Kajiado women diversify to mats, beads ventures

A group member displays mats. PHOTO | STANLEY
A group member displays mats. PHOTO | STANLEY NGOTHO | NMG 

Maasai women in Kajiado central have benefited from making mats and beads as a way to diversify from the pastoralist way of life that they have been used to.

The current adverse climate change has made it all the more necessary to adapt with many women indulging in modern ventures that yield more income.

Depending entirely on livestock keeping has become unsustainable due to prolonged drought, indicating that the mat-making initiative serves as a drought mitigation strategy.

Selling milk, which is the only source of income to many women in the community, is no longer profitable.
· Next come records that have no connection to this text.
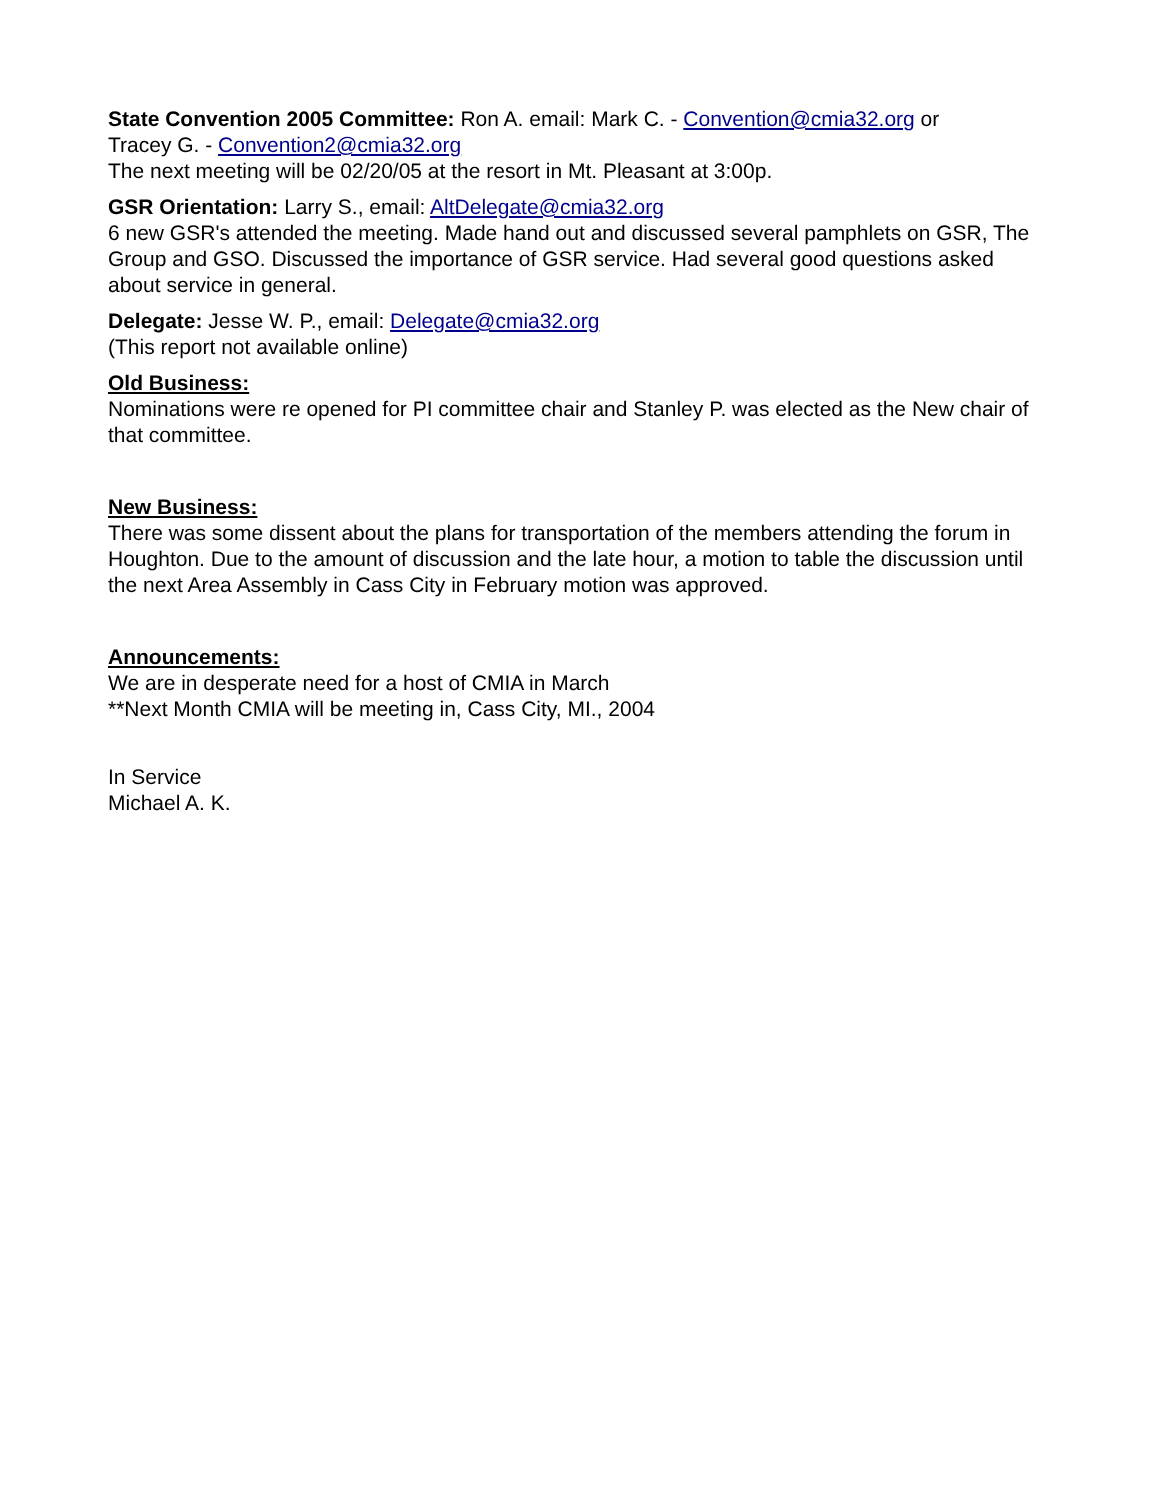State Convention 2005 Committee: Ron A. email: Mark C. - Convention@cmia32.org or
Tracey G. - Convention2@cmia32.org
The next meeting will be 02/20/05 at the resort in Mt. Pleasant at 3:00p.
GSR Orientation: Larry S., email: AltDelegate@cmia32.org
6 new GSR's attended the meeting. Made hand out and discussed several pamphlets on GSR, The Group and GSO. Discussed the importance of GSR service. Had several good questions asked about service in general.
Delegate: Jesse W. P., email: Delegate@cmia32.org
(This report not available online)
Old Business:
Nominations were re opened for PI committee chair and Stanley P. was elected as the New chair of that committee.
New Business:
There was some dissent about the plans for transportation of the members attending the forum in Houghton. Due to the amount of discussion and the late hour, a motion to table the discussion until the next Area Assembly in Cass City in February motion was approved.
Announcements:
We are in desperate need for a host of CMIA in March
**Next Month CMIA will be meeting in, Cass City, MI., 2004
In Service
Michael A. K.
Reports indicate that milk production has dropped by 50 percent in the last six months.

More than 1,000 women drawn from Enkinye village in Kajiado Central subcounty, under what is being called the Ilaramatak (loosely meaning herders) project, have joined hands in the venture dubbed “an extra coin for Maasai woman.”


Here, women both young and aged, make modern bead artifacts for commercial purposes after three months of free but intense professional training.

Using locally available materials, including gunny bags, the women make door and car mats and carpets for living rooms with a variety of designs and colours.

A normal size gunny bag cost Sh30 before its decorated with beads and wool stiches to make eye catching mats.

Some mats are beads decorated and are supposed to be more durable and easy to clean compared to normal mats.

At their Enkinye Resource Centre, the smallest mat ranges in price between Sh750 and Sh10,000 a piece. It takes two days to complete a single mat as these women are at resource centre half a day for five days in a week.

The project began in June 2018.

The women, who initially used to stay at home, say they are able to earn Sh300 or more in a day from selling the artifacts.

“We have been upgraded from village women to enterprise women, making a living from locally-available materials. Days for idle sitting at home depending on livestock are far gone. At least we can provide for our polygamous families. This a wake-up programme for Maasai women,” said Josephine Tiampati, a beneficiary of the programme. The women are trained on commercial bead work targeting the international market instead of just hawking them cheaply in major towns.

However, they lament a shrinking market for their produce, which has limited their daily output because they are currently depenent on the local market.

According to Ilaramatak director Agnes Leina, professional training of the women has enabled them make unique attractive artifacts which can be sold internationally.

She said training the women on value-addition and beautification of bead products will boost their economy as well as the livelihoods of pastoralist families.

“Adverse climate change has over the years affected the Maasai community. Livestock keeping is no longer tenable in most ASAL areas. The beads value-addition initiative assures the community of daily bread. These women have transformed lives in this region. The county government need to fund more women to join the trade,’’ said Leina.

The programme is targeting more than 2,000 beneficiaries in the entire county in the next one year.